Records from a data source
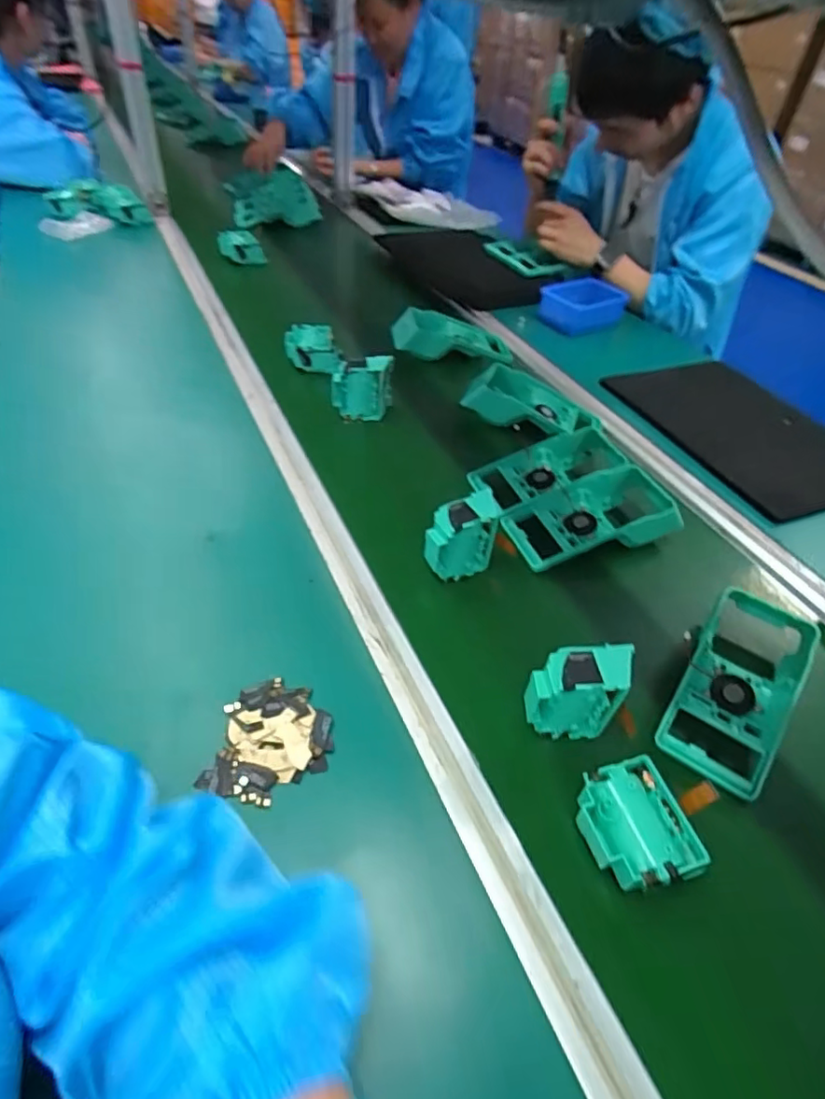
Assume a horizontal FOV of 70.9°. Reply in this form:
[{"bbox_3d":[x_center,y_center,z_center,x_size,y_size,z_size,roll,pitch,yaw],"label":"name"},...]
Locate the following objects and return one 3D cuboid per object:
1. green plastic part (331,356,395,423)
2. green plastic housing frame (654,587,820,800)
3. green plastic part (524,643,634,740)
[{"bbox_3d":[-0.066,-0.211,0.761,0.080,0.080,0.041,0,44,-6],"label":"green plastic part"},{"bbox_3d":[0.274,0.111,0.487,0.082,0.054,0.179,29,49,23],"label":"green plastic housing frame"},{"bbox_3d":[0.127,0.109,0.449,0.077,0.070,0.040,2,44,-4],"label":"green plastic part"}]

• Try it:
Retype exactly the lines from the one containing "1. green plastic part (331,356,395,423)" through the end of the data. Add nothing.

• Task answer:
1. green plastic part (331,356,395,423)
2. green plastic housing frame (654,587,820,800)
3. green plastic part (524,643,634,740)
[{"bbox_3d":[-0.066,-0.211,0.761,0.080,0.080,0.041,0,44,-6],"label":"green plastic part"},{"bbox_3d":[0.274,0.111,0.487,0.082,0.054,0.179,29,49,23],"label":"green plastic housing frame"},{"bbox_3d":[0.127,0.109,0.449,0.077,0.070,0.040,2,44,-4],"label":"green plastic part"}]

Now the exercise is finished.